Viral ORFs were predicted using TransDecoder49 v5.5.0 on the basis of two criteria: (1) the length of predicted ORFs were longer than 100 amino acids; (2) only the longest ORF was reported if a short ORF was nested entirely inside. All predicted ORFs were annotated by comparing non-redundant protein databases using BLASTP and the Conserved Domain Database by PSI-BLAST with an E-value threshold of 1 × 10−5 using BLAST tools43. Novel genomes were confirmed by checking reads coverage and continuity using Bowtie248.

Assessment of viral infectivity risk

To further evaluate the viral abundance of a reported human pathogenic tick-borne virus, we extracted all assembled viral contigs whose best match either from BLASTX or BLASTN was annotated as any known tick-borne pathogenic virus. In addition, the references of tick-borne pathogenic viruses were downloaded and non-rRNA reads were also mapped back to them using Bowtie2 in case tick-borne viruses without assembled contigs were neglected48. The pairwise identities of downloaded reference nucleotide sequences were calculated against all references of the same virus species using BLASTN43. The Q1-1.5IQR of pairwise identities for each virus species and the 80% coverage were both set to the cut-off determining viral contigs to be pathogenic virus from the above-extracted BLASTX or BLASTN results.
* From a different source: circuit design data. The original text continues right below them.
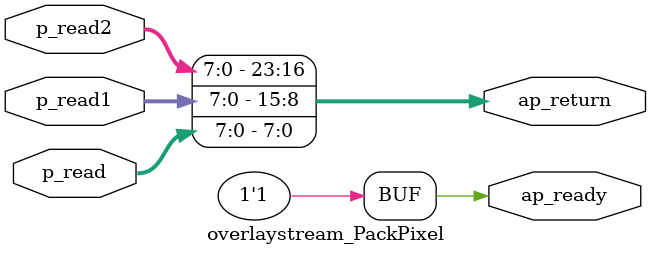
<source format=v>

`timescale 1 ns / 1 ps 

module overlaystream_PackPixel (
        ap_ready,
        p_read,
        p_read1,
        p_read2,
        ap_return
);


output   ap_ready;
input  [7:0] p_read;
input  [7:0] p_read1;
input  [7:0] p_read2;
output  [23:0] ap_return;

assign ap_ready = 1'b1;

assign ap_return = {{{p_read2}, {p_read1}}, {p_read}};

endmodule //overlaystream_PackPixel

</source>
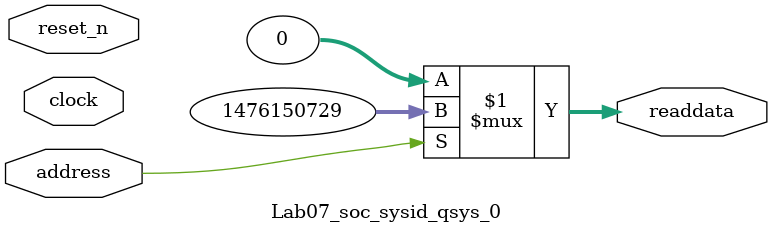
<source format=v>

`timescale 1ns / 1ps
// synthesis translate_on

// turn off superfluous verilog processor warnings 
// altera message_level Level1 
// altera message_off 10034 10035 10036 10037 10230 10240 10030 

module Lab07_soc_sysid_qsys_0 (
               // inputs:
                address,
                clock,
                reset_n,

               // outputs:
                readdata
             )
;

  output  [ 31: 0] readdata;
  input            address;
  input            clock;
  input            reset_n;

  wire    [ 31: 0] readdata;
  //control_slave, which is an e_avalon_slave
  assign readdata = address ? 1476150729 : 0;

endmodule




</source>
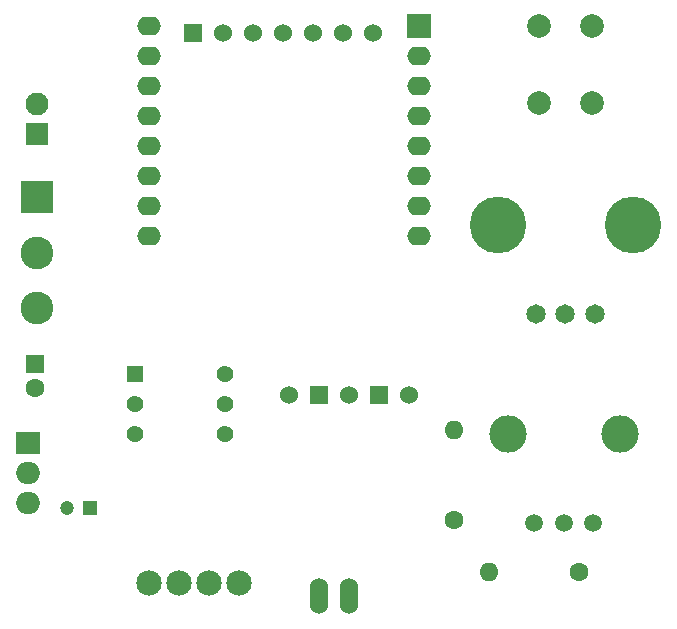
<source format=gbr>
%TF.GenerationSoftware,KiCad,Pcbnew,8.0.8*%
%TF.CreationDate,2025-02-02T21:03:09-08:00*%
%TF.ProjectId,D1Mini,44314d69-6e69-42e6-9b69-6361645f7063,rev?*%
%TF.SameCoordinates,Original*%
%TF.FileFunction,Soldermask,Bot*%
%TF.FilePolarity,Negative*%
%FSLAX46Y46*%
G04 Gerber Fmt 4.6, Leading zero omitted, Abs format (unit mm)*
G04 Created by KiCad (PCBNEW 8.0.8) date 2025-02-02 21:03:09*
%MOMM*%
%LPD*%
G01*
G04 APERTURE LIST*
%ADD10C,1.500000*%
%ADD11C,3.164000*%
%ADD12R,2.775000X2.775000*%
%ADD13C,2.775000*%
%ADD14C,1.650000*%
%ADD15C,4.800000*%
%ADD16R,2.000000X2.000000*%
%ADD17O,2.000000X1.600000*%
%ADD18C,1.524000*%
%ADD19R,1.524000X1.524000*%
%ADD20O,1.524000X3.048000*%
%ADD21R,1.200000X1.200000*%
%ADD22C,1.200000*%
%ADD23R,2.000000X1.905000*%
%ADD24O,2.000000X1.905000*%
%ADD25C,1.425000*%
%ADD26R,1.425000X1.425000*%
%ADD27C,1.950000*%
%ADD28R,1.950000X1.950000*%
%ADD29C,1.600000*%
%ADD30O,1.600000X1.600000*%
%ADD31C,2.154000*%
%ADD32C,2.000000*%
%ADD33R,1.600000X1.600000*%
G04 APERTURE END LIST*
D10*
%TO.C,Volume1*%
X139446121Y-66446638D03*
X141946121Y-66446638D03*
X144446121Y-66446638D03*
D11*
X137196121Y-58946638D03*
X146696121Y-58946638D03*
%TD*%
D12*
%TO.C,Pwr1*%
X97369451Y-38894868D03*
D13*
X97369451Y-43594868D03*
X97369451Y-48294868D03*
%TD*%
D14*
%TO.C,Dimmer1*%
X139575813Y-48762237D03*
X144575813Y-48762237D03*
X142075813Y-48762237D03*
D15*
X147775813Y-41262237D03*
X136375813Y-41262237D03*
%TD*%
D16*
%TO.C,MCU1*%
X129672442Y-24420409D03*
D17*
X129672442Y-26960409D03*
X129672442Y-29500409D03*
X129672442Y-32040409D03*
X129672442Y-34580409D03*
X129672442Y-37120409D03*
X129672442Y-39660409D03*
X129672442Y-42200409D03*
X106812442Y-42200409D03*
X106812442Y-39660409D03*
X106812442Y-37120409D03*
X106812442Y-34580409D03*
X106812442Y-32040409D03*
X106812442Y-29500409D03*
X106812442Y-26960409D03*
X106812442Y-24420409D03*
%TD*%
D18*
%TO.C,Amp1*%
X128827702Y-55653679D03*
D19*
X126287702Y-55653679D03*
D18*
X123747702Y-55653679D03*
D19*
X121207702Y-55653679D03*
D18*
X118667702Y-55653679D03*
D20*
X123747702Y-72653679D03*
X121247702Y-72653679D03*
%TD*%
D19*
%TO.C,Display1*%
X110538649Y-24954903D03*
D18*
X113078649Y-24954903D03*
X115618649Y-24954903D03*
X118158649Y-24954903D03*
X120698649Y-24954903D03*
X123238649Y-24954903D03*
X125778649Y-24954903D03*
%TD*%
D21*
%TO.C,C2*%
X101866945Y-65174343D03*
D22*
X99866945Y-65174343D03*
%TD*%
D23*
%TO.C,U2*%
X96575776Y-59678519D03*
D24*
X96575776Y-62218519D03*
X96575776Y-64758519D03*
%TD*%
D25*
%TO.C,Relay1*%
X113297934Y-53878437D03*
X113297934Y-56418437D03*
X113297934Y-58958437D03*
X105677934Y-58958437D03*
X105677934Y-56418437D03*
D26*
X105677934Y-53878437D03*
%TD*%
D27*
%TO.C,IN1*%
X97369451Y-30958114D03*
D28*
X97369451Y-33498114D03*
%TD*%
D29*
%TO.C,R2*%
X143273771Y-70584692D03*
D30*
X135653771Y-70584692D03*
%TD*%
D29*
%TO.C,R1*%
X132670211Y-66178702D03*
D30*
X132670211Y-58558702D03*
%TD*%
D31*
%TO.C,J1*%
X106851131Y-71544778D03*
X109391131Y-71544778D03*
X111931131Y-71544778D03*
X114471131Y-71544778D03*
%TD*%
D32*
%TO.C,Strt1*%
X144340890Y-24428719D03*
X144340890Y-30928719D03*
X139840890Y-24428719D03*
X139840890Y-30928719D03*
%TD*%
D33*
%TO.C,C1*%
X97193079Y-53004653D03*
D29*
X97193079Y-55004653D03*
%TD*%
M02*

</source>
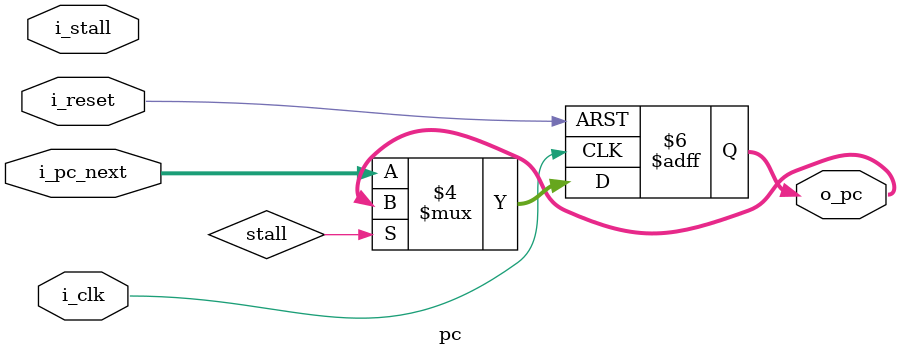
<source format=sv>
module pc(
	input logic i_clk,
	input logic i_reset,
	input logic i_stall,
	
	input  logic [31:0] i_pc_next,
	output logic [31:0] o_pc
);

	always_ff @(posedge i_clk or negedge i_reset) begin 
		if (!i_reset) begin
			o_pc <= 32'b0;		
		end else if (!stall) begin 
			o_pc <= i_pc_next;
		end 
	end 



endmodule 

</source>
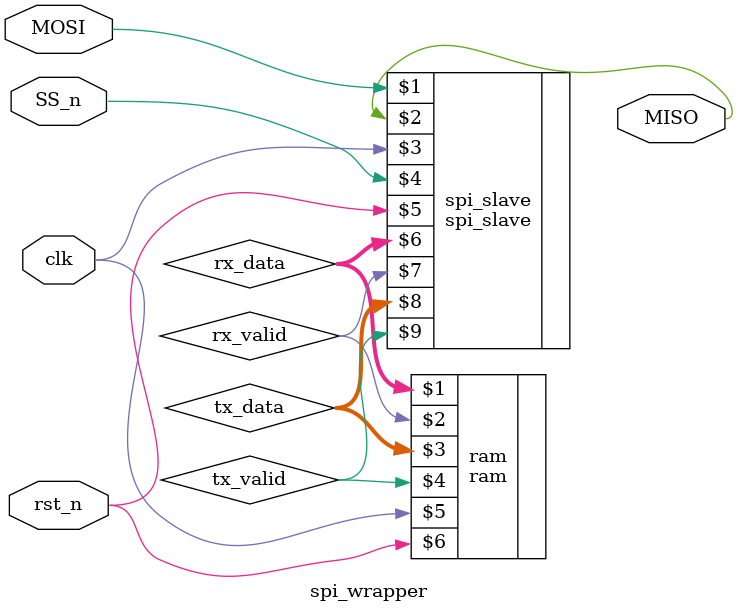
<source format=v>
module spi_wrapper (MOSI,MISO,clk,SS_n,rst_n);

    input MOSI,clk,SS_n,rst_n;

    output MISO;
    
    (*fsm_encoding = "gray"*)

    wire [7:0]tx_data;
    wire tx_valid,rx_valid;

    wire [9:0]rx_data;

    spi_slave spi_slave (MOSI,MISO,clk,SS_n,rst_n,rx_data,rx_valid,tx_data,tx_valid);

    ram ram (rx_data,rx_valid,tx_data,tx_valid,clk,rst_n);
endmodule
</source>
The abundance of each virus species was normalized to the total non-rRNA read count of each library. The mean relative abundance and prevalence of each pathogenic virus were summarized according to each tick species or geographic region. The distribution of pathogenic viruses was geo-referenced to a Chinese map at the prefecture-level with ArcGIS66 10.2 (ESRI) according to locations of the tick collection. Shannon index representative of viral diversity was estimated on the basis of the OTU95 abundance table.

Reporting summary

Further information on research design is available in the Nature Portfolio Reporting Summary linked to this article.